Tekst B. van de Beek-Pellegrom Beeld Anneke Vat-Pul
Wilma Veenvliet (42) is getrouwd met Reinier en moeder van acht kinderen in de leeftijd van 1 tot 22 jaar. Zeven kinderen wonen nog thuis. Christina Mol (28) is getrouwd met Allard en moeder van twee kinderen van 1 en 4 jaar. Gertrude Groot Wassink (42) is getrouwd met Hans en moeder van vier kinderen in de leeftijd van 11 tot 19 jaar.
Christina Mol en Wilma Veenvliet wonen naast elkaar, nu ongeveer een jaar. Ze praten samen, volgen gezamenlijk een huisgodsdienstcursus en maken zijdelings elkaars gezinsleven mee. De één 28, de ander 42, tijdens de laatste zwangerschappen liepen ze tegelijk op.
„Ik heb nog geen oudere kinderen, zoals Wilma, maar kijk wel vaak hoe zij dingen doet. Voor mij is alles nog nieuw, de oudste gaat net naar school,” vertelt Christina.
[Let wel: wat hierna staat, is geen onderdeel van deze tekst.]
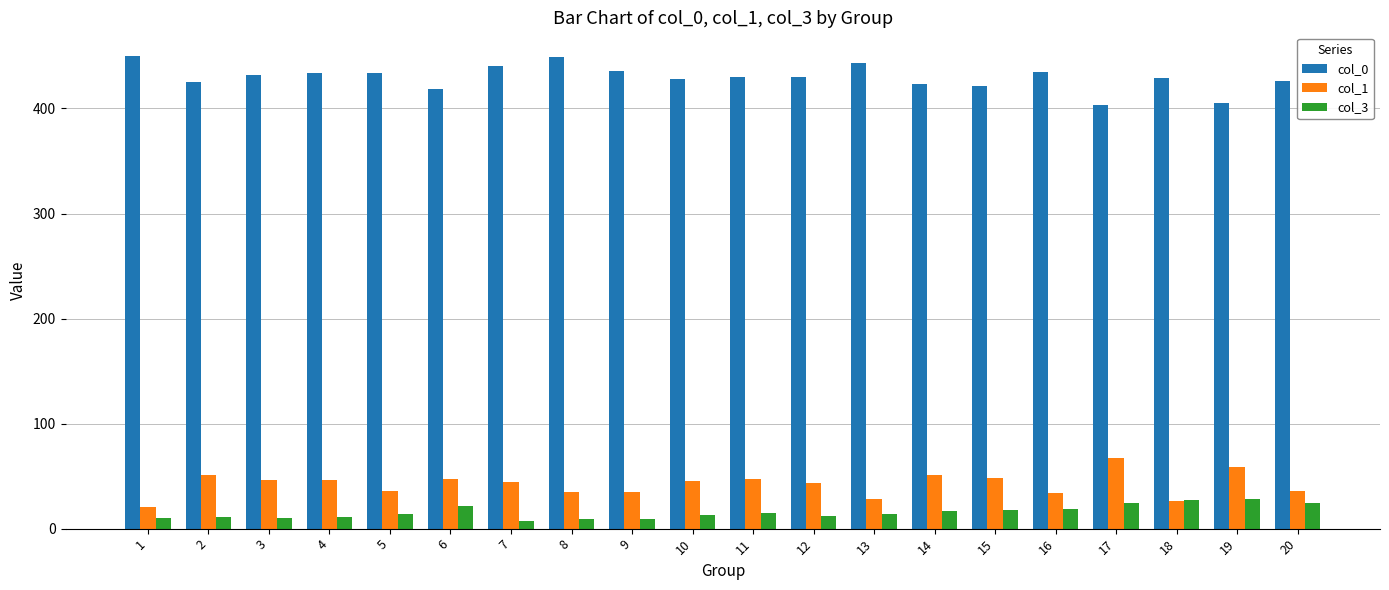

How many bars are there in each group?

3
Gertrude Groot Wassink woont een eind verderop en luistert geboeid. Ze kende beide dames niet, maar heeft ook vier kinderen die ze dagelijks mag opvoeden en vertellen over de Heere. Iets wat een grote plek in haar leven inneemt. Maar ook iets wat dagelijks aandacht vraagt.
„We falen zo snel, hè? Dan ben je op een druk moment zo ongeduldig dat je ze een heel verkeerd voorbeeld geeft. Of je kunt bidden en Bijbellezen zonder dat er iets van uitgaat.”
Het blijkt een doorlopend thema te zijn in het gesprek. Onmachtig te zijn om je kind het leven met de Heere te geven, maar ze tóch telkens weer bij Hem proberen te brengen. Of ze nu jong zijn of oud.
Huisgodsdienst. Is dat niet iets waarmee je moet beginnen als je kind vier jaar is en wat begripsvermogen krijgt?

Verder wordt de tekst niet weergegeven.